第33話 民の声
カルダンでの一件から数日、街には奇妙な均衡が保たれていた。
教会は表向き、水晶の件について沈黙を守っている。だが、市場では、あの日南門で結月が語った言葉が、尾ひれをつけながら広まり続けていた。
「聞いたか、境界の乙女が、教会の陰謀を暴いたんだと」
「街を守るために、自分の証拠を晒してまで訴えたそうだ」
「教会も教会だ、都合が悪くなったら黙り込みやがって」
結月は宿の窓辺で、そうした噂話を聞くともなしに聞いていた。複雑な気持ちだった。人々の信頼を得ることは、確かに心強い。だが、それだけ教会からの敵意も、より鮮明なものになっていく。
「フィオナ様から、返信が来た」
ノアが、結月の懐で光り始めた通信具を示した。結月は急いでそれを握りしめ、意識を集中させる。

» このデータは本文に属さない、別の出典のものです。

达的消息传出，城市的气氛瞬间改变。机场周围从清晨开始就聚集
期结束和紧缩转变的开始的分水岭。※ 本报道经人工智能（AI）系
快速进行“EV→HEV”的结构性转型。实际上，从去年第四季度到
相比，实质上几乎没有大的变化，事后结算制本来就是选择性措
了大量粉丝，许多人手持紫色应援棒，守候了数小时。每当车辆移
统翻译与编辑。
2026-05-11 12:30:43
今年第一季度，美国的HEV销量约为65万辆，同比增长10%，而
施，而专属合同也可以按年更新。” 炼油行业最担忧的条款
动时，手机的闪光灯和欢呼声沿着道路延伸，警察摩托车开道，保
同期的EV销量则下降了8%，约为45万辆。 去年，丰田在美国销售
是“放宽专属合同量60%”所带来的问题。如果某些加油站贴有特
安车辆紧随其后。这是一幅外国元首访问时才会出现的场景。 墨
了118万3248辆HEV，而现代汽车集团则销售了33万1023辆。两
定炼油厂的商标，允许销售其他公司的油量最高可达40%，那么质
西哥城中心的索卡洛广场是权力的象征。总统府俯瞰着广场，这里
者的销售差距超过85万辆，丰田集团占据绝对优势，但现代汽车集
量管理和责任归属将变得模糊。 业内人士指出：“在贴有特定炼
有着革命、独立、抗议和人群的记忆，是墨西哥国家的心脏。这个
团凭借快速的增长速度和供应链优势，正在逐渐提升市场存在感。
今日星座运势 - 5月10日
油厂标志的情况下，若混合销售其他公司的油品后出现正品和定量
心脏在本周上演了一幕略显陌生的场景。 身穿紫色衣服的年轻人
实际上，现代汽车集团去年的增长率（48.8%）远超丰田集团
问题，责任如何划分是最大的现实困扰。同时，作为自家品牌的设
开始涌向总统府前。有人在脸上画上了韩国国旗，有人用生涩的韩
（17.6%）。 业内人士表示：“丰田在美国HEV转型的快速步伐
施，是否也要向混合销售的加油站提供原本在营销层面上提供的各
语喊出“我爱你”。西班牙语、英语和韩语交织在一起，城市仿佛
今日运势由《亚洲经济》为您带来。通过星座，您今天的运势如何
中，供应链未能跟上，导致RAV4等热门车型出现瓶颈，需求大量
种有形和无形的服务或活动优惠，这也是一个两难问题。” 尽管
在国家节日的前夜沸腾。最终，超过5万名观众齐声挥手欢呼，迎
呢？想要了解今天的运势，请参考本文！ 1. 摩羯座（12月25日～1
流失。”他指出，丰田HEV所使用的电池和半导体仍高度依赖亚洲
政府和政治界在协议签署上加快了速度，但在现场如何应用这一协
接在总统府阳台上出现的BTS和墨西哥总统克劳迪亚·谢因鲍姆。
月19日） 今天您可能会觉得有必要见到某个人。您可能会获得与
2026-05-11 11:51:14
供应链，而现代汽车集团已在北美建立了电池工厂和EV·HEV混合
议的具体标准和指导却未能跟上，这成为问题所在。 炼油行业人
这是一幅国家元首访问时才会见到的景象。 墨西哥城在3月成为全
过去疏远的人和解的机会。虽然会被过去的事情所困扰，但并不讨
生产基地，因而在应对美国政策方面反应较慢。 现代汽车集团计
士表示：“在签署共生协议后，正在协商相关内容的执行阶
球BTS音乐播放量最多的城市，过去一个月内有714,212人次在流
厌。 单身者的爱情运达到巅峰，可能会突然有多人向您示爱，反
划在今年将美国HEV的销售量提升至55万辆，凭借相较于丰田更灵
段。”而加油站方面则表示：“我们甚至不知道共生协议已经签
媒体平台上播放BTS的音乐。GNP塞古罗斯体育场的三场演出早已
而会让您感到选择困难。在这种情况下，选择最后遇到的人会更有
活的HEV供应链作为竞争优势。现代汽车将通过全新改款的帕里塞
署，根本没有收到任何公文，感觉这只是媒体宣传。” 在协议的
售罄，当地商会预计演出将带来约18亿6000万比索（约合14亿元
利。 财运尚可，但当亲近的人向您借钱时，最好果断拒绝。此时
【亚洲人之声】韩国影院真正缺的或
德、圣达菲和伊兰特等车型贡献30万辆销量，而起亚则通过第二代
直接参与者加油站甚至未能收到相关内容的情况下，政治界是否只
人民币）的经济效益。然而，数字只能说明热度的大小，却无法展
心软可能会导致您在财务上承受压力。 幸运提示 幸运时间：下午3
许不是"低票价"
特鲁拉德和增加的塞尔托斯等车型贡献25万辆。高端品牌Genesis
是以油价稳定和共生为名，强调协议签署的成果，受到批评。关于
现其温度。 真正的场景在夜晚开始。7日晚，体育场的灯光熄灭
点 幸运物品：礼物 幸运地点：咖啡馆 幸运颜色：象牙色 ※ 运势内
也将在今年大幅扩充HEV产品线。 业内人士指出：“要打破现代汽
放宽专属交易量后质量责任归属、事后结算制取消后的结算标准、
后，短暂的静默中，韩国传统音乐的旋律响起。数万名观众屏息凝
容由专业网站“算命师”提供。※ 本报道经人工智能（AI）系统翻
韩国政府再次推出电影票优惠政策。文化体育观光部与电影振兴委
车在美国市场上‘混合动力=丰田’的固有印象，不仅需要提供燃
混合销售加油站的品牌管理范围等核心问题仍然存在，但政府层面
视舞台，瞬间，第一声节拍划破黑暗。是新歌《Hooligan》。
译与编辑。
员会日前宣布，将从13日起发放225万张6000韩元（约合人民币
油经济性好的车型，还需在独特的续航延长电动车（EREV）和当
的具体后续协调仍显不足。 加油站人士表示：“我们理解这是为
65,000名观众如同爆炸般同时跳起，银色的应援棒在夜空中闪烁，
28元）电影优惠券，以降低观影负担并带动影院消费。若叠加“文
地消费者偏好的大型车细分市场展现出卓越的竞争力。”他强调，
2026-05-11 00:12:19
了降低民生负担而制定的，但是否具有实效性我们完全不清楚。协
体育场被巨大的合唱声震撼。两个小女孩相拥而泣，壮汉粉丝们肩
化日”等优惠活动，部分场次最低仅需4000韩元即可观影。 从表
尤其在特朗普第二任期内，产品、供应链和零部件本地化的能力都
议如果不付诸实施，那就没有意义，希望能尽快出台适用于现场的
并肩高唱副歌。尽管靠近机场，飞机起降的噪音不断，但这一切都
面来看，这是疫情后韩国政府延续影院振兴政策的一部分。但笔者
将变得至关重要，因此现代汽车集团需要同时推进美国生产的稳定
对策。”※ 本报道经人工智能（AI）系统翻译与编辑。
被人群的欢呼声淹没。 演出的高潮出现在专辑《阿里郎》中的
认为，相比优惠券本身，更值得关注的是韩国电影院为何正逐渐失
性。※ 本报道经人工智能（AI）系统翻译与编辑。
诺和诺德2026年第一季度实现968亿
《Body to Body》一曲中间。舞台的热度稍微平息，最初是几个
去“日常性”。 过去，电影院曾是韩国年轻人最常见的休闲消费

しばらくして、フィオナからの言葉が、頭の中に直接響いてきた。
『水晶、確かに受け取ったわ。専門家に検分させたら、要石との共鳴が明確に証明された。これで、評議会に再度、証拠を突きつけられる』
「よかった……」
結月は安堵の息を漏らした。だが、続く言葉に、表情が引き締まる。
『ただ、教会も黙ってはいないでしょう。あなたたちへの警戒は、これまで以上に強まるはず。しばらくは慎重に行動して』
通信が切れると、結月は懐にそれをしまい、レインに向き直った。
「フィオナ様が言うには、証拠は確かに認められたそうです。でも、これから、もっと警戒されるだろうって」
「予想の範囲内だ。だが、確実に前進はしている」
レインの言葉に、結月は頷いた。地道な一歩だが、着実に真実へと近づいている。
「レインさん、今日は少し街を歩いてみませんか」
「――ただの散歩か?」
「はい。せっかく守った街ですし、少しくらい」
結月の提案に、レインは珍しく素直に頷いた。二人は目立たないよう変装しつつ、賑わいを取り戻したカルダンの市場を歩いた。
露店の一角で、結月は焼き菓子の甘い匂いに足を止めた。
「これ、美味しそうですね」
「食べたいのか」
「あ、いや、そんなつもりじゃ」
結月が慌てて手を振ると、レインは何も言わずに、露店の主人に銀貨を差し出した。二つ分の焼き菓子を受け取り、片方を結月に手渡す。
「たまには、いいだろう」
「……ありがとうございます」
結月は焼き菓子を頬張りながら、隣を歩くレインの横顔を見つめた。出会った頃の無愛想さは、今も変わらない。だが、こうした小さな気遣いの端々に、確かな変化があるように感じられた。
「ミヅキさん!」
不意に、聞き覚えのない声で呼びかけられた。結月が振り返ると、市場で店を出していたらしい若い女性が、興奮した様子で駆け寄ってくる。
「もしかして、あなたが噂の……」
結月は一瞬身構えたが、女性の目には、敵意の代わりに、純粋な感謝の色が浮かんでいた。
「わたしの弟が、あなたに助けられた子供たちの一人なんです。ガレスで」
結月は息を呑んだ。あの夜、地下施設から連れ出した子供たちの誰かの家族が、こんな形で目の前に現れるとは思っていなかった。
「弟さん、お元気ですか」
「はい、おかげさまで。まだ怖い夢を見ることもあるみたいですけど……本当に、ありがとうございました」
女性は深く頭を下げた。結月は言葉に詰まりながら、それでも精一杯の思いを込めて答えた。
「全員を助けられたわけじゃありません。まだ、たくさんの子供たちが……だから、これからも頑張ります」
女性は涙ぐみながら、何度も頭を下げて去っていった。結月はその後ろ姿を見送りながら、胸の奥に、これまでとは違う確かな熱が灯るのを感じた。
「懸賞金だけじゃない。こういう声も、確かにある」
レインが静かに言った。結月は頷き、残りの焼き菓子を口に運んだ。甘さが、じんわりと胸に染み渡っていく。
教会との戦いは、まだ終わらない。だが、守るべきものの輪郭が、この街で、より一層はっきりと見えた気がした。